>> Begin PROVIDED TEXT

Investors who want to understand the full spectrum of annuities vs index funds in context should also consider how they are building wealth broadly. Our guide on building wealth on a $40,000 salary and our overview of best brokerage accounts for long-term wealth building offer practical next steps.
Key Takeaway: A Simple Premium Immediate Annuity (SPIA) is best suited to retirees with no pension who have already maxed tax-advantaged accounts. Investors under 60 with a long horizon will typically outperform annuity guarantees using low-cost index funds, per the Bogleheads framework.
Can You Use Both Annuities and Index Funds Together?
Yes — and for many retirees, a hybrid approach is the optimal strategy. The concept is called an income floor and upside portfolio model: use annuities (or Social Security) to cover fixed expenses, and index funds to cover discretionary spending and inflation protection.
Moshe Milevsky, a finance professor at York University and one of the foremost researchers on retirement income, has written extensively on this framework. The logic is straightforward: if your essential monthly expenses are $3,000 and Social Security covers $1,800, a small annuity covering the remaining $1,200 eliminates the psychological burden of market volatility on basic needs. The rest of your portfolio can stay invested in low-cost index funds for growth.
This approach also addresses one of the most common wealth-building mistakes high earners make: over-concentrating in a single asset class and ignoring income stability in retirement planning.
Key Takeaway: A hybrid income floor strategy — pairing a SPIA covering fixed monthly costs with a low-cost index fund portfolio for growth — is endorsed by leading retirement researchers and can serve retirees better than choosing either product alone, as outlined in ICI’s 2024 retirement asset data.
Frequently Asked Questions
Are annuities better than index funds for retirement income?
Neither is universally better. Annuities provide guaranteed income you cannot outlive, while index funds offer higher long-term growth potential at a fraction of the cost. The right choice depends on whether your primary concern is income security or portfolio growth — most retirees benefit from elements of both.
What is the average fee on an annuity compared to an index fund?
Variable annuities average 2–4% in annual fees, including mortality charges and rider costs. A broad market index fund from Vanguard or Fidelity typically charges 0.03–0.10% per year. That fee gap, compounded over 20 years, represents a significant difference in final portfolio value.

>> End PROVIDED TEXT

SHORT EXERCISE:
Reproduce word for word the part of the text on annuities and index funds starting with "Investors who want" and going on through "Index Funds Together?".

>> Begin DATASET RECORDS

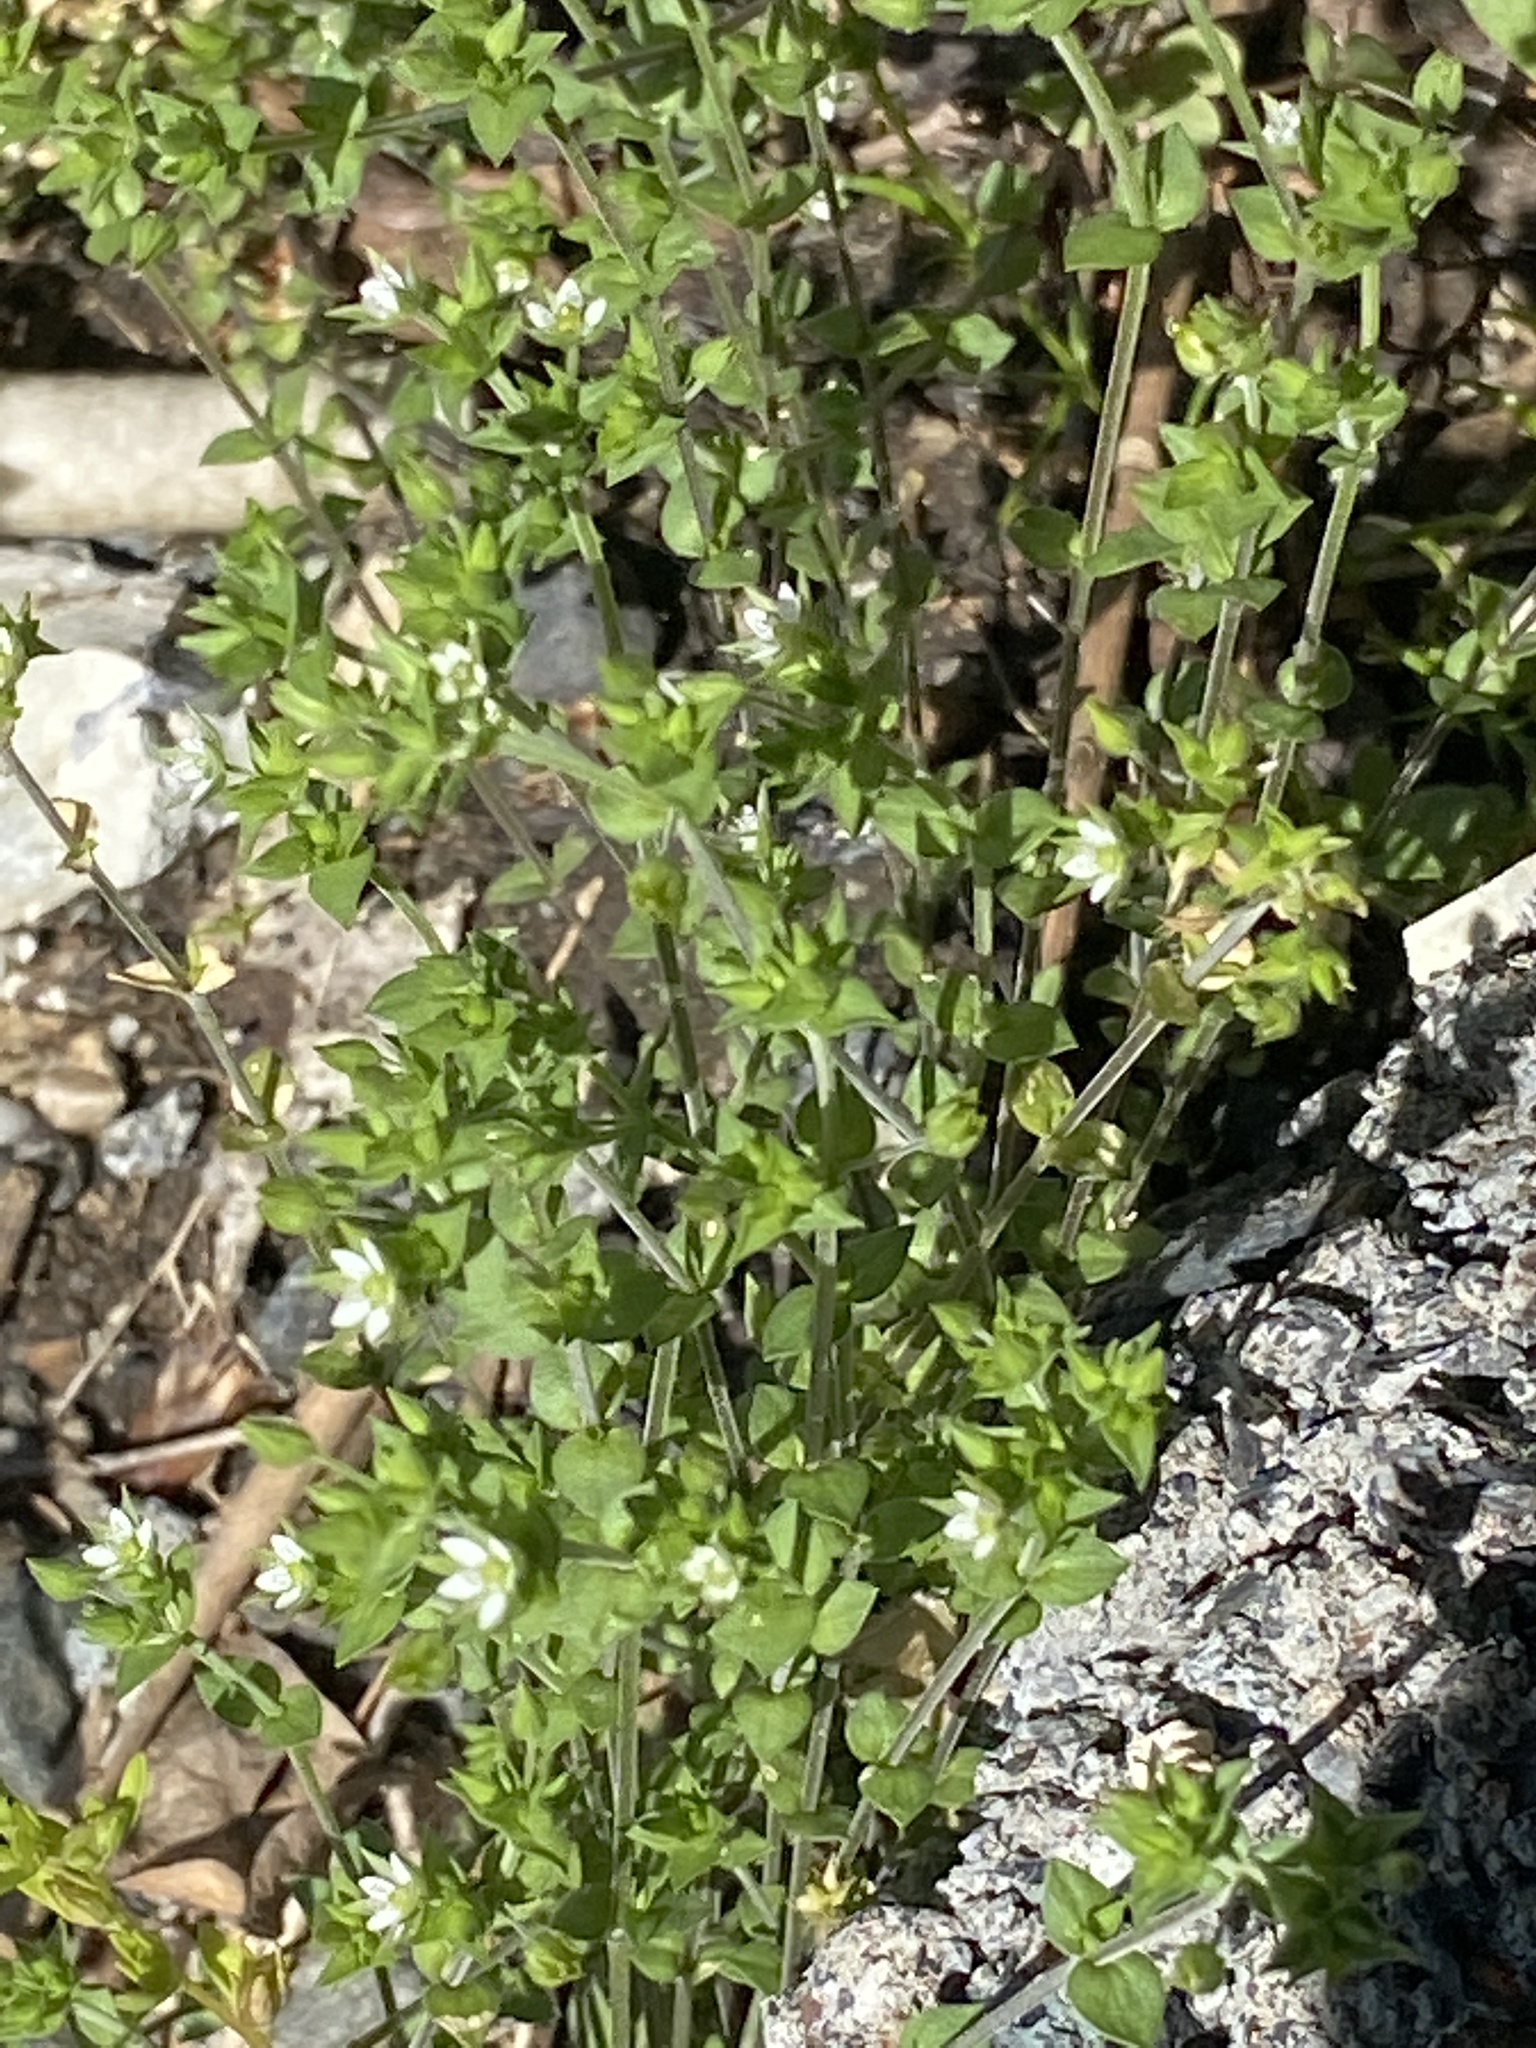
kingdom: Plantae
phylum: Tracheophyta
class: Magnoliopsida
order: Caryophyllales
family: Caryophyllaceae
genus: Arenaria
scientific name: Arenaria serpyllifolia
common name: Thyme-leaved sandwort
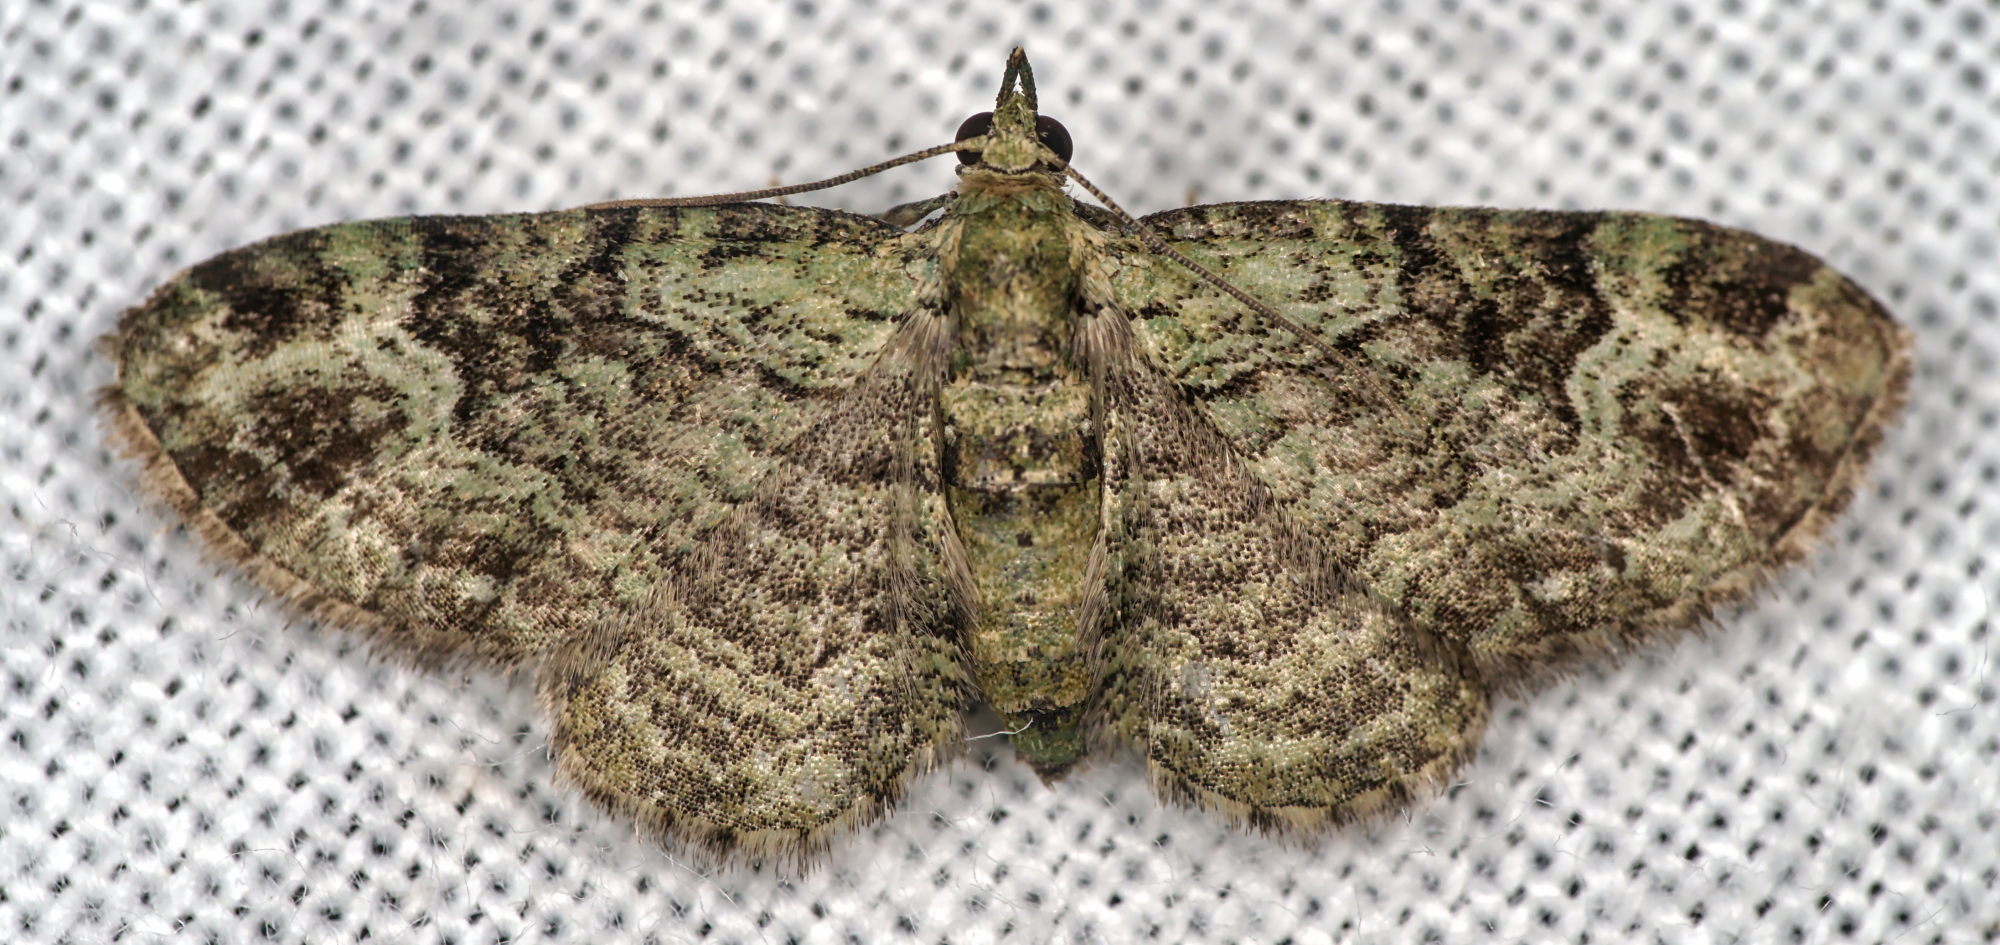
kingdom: Animalia
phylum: Arthropoda
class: Insecta
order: Lepidoptera
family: Geometridae
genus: Pasiphila
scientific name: Pasiphila rectangulata
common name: Green pug
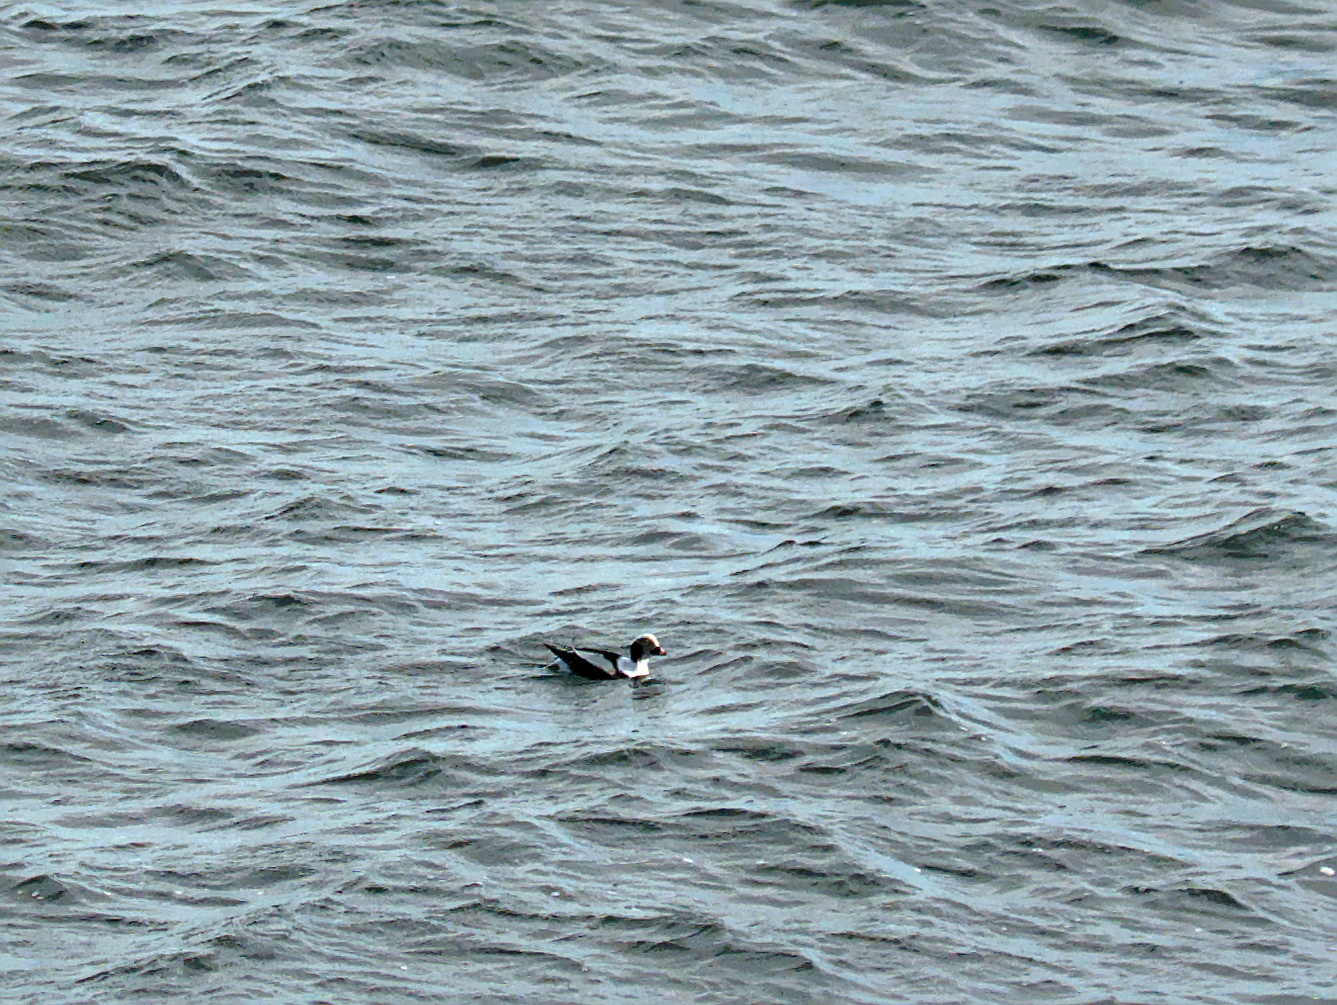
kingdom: Animalia
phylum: Chordata
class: Aves
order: Anseriformes
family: Anatidae
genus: Clangula
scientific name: Clangula hyemalis
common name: Long-tailed duck
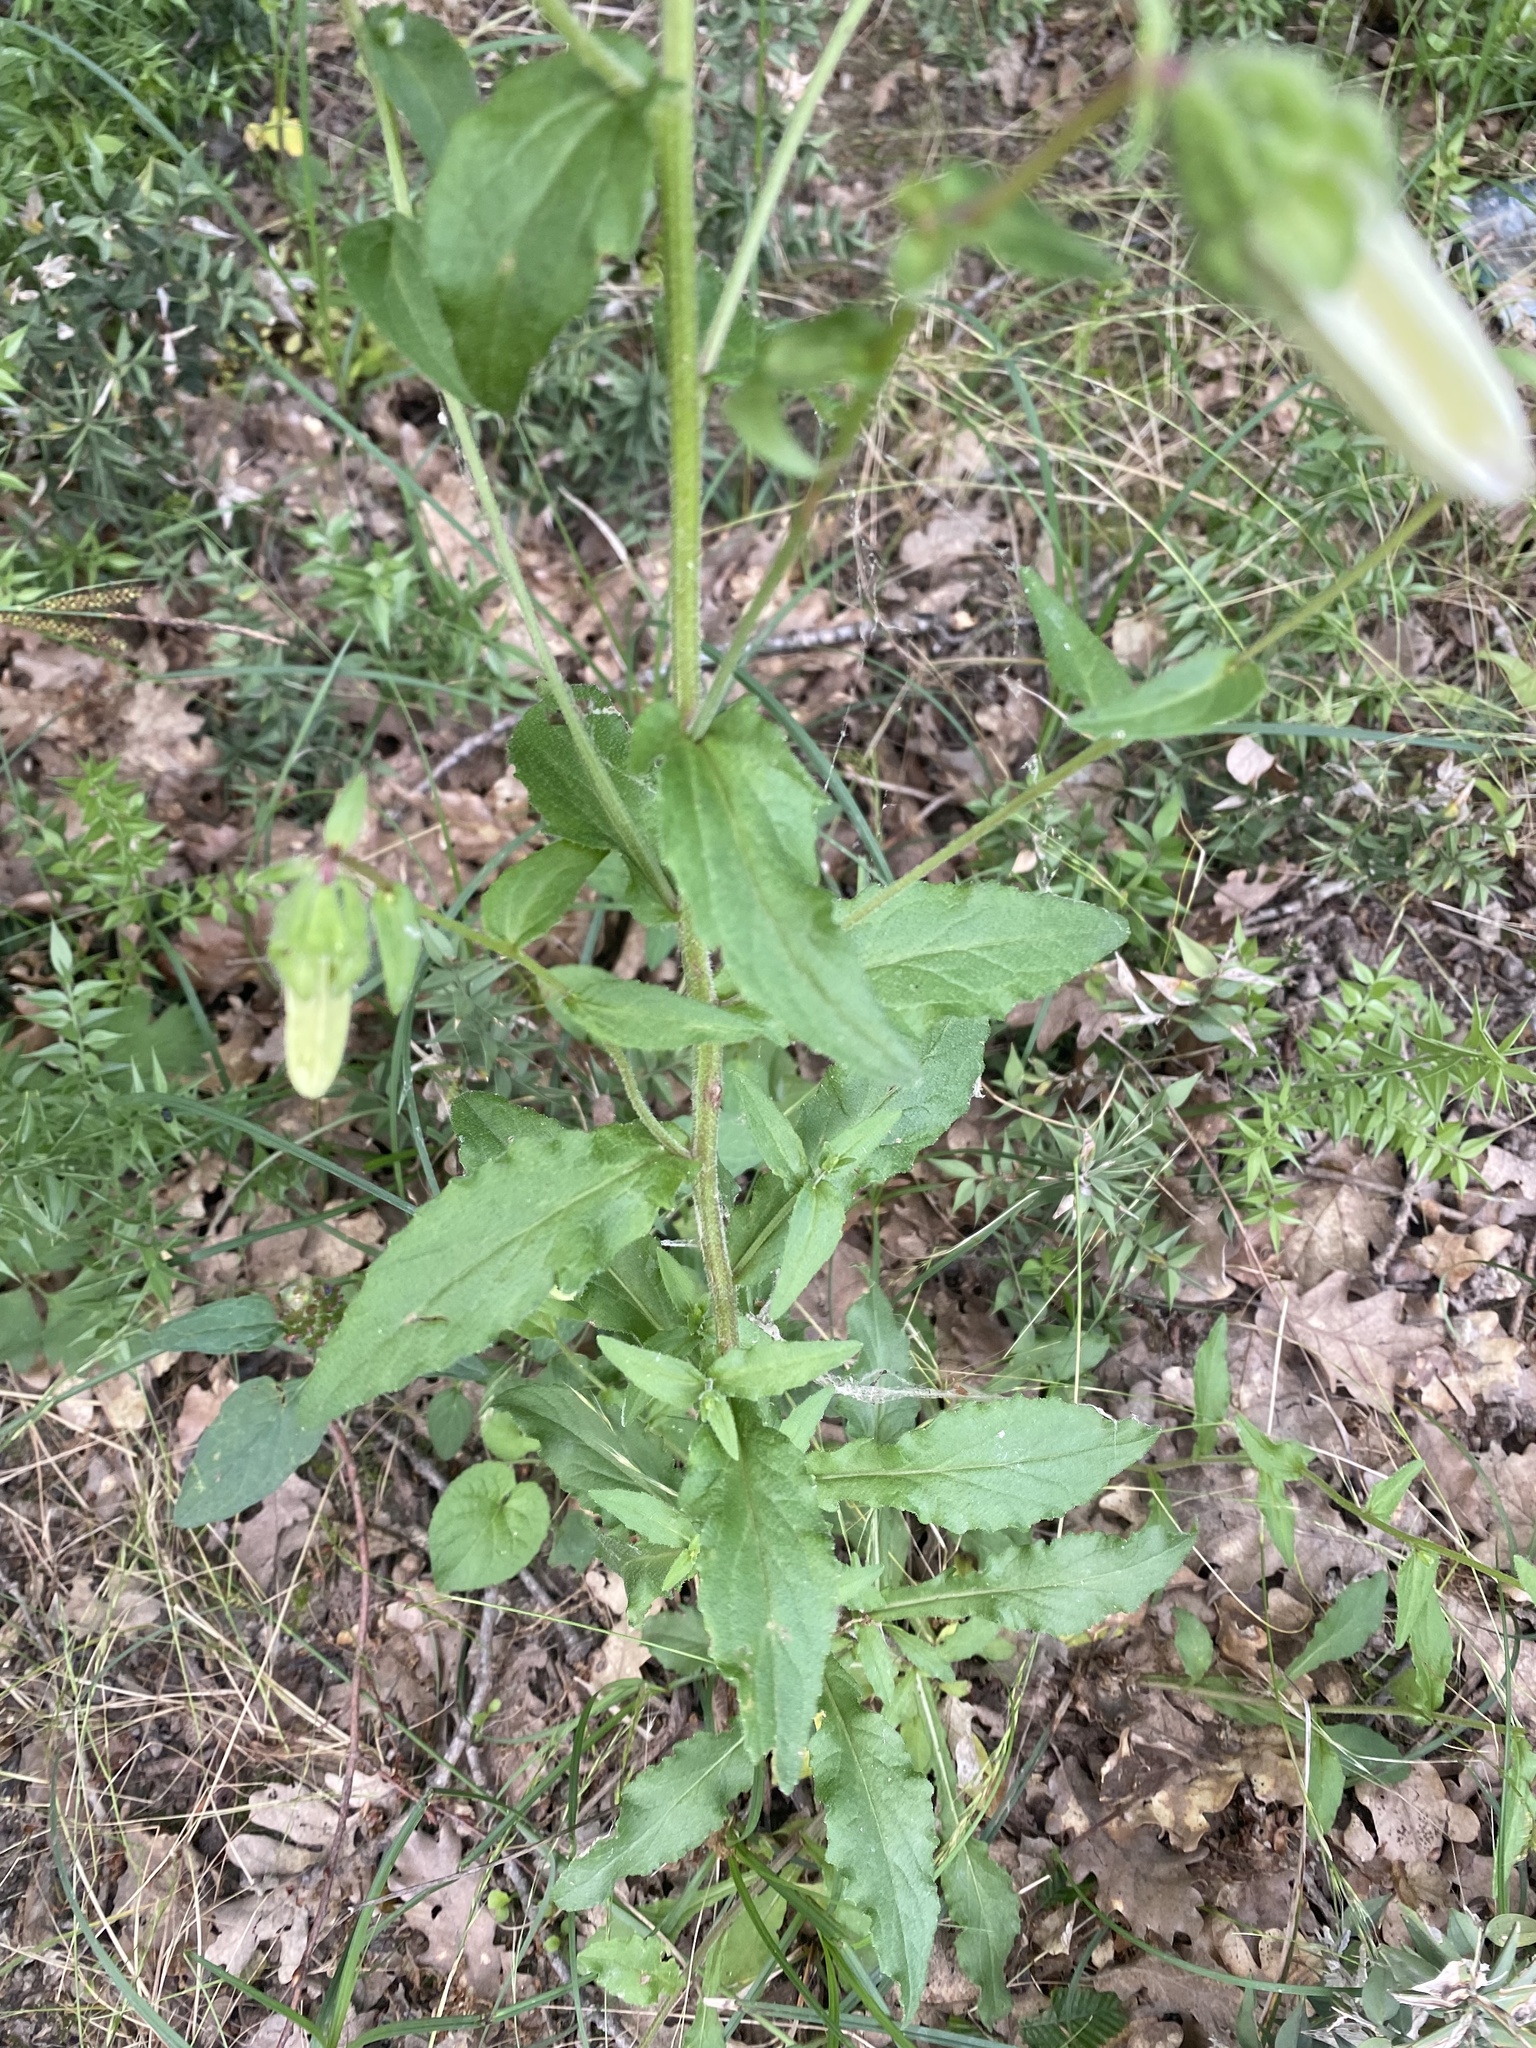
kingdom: Plantae
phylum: Tracheophyta
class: Magnoliopsida
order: Asterales
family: Campanulaceae
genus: Campanula
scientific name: Campanula komarovii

>> End DATASET RECORDS

EXERCISE SOLUTION:
Investors who want to understand the full spectrum of annuities vs index funds in context should also consider how they are building wealth broadly. Our guide on building wealth on a $40,000 salary and our overview of best brokerage accounts for long-term wealth building offer practical next steps.
Key Takeaway: A Simple Premium Immediate Annuity (SPIA) is best suited to retirees with no pension who have already maxed tax-advantaged accounts. Investors under 60 with a long horizon will typically outperform annuity guarantees using low-cost index funds, per the Bogleheads framework.
Can You Use Both Annuities and Index Funds Together?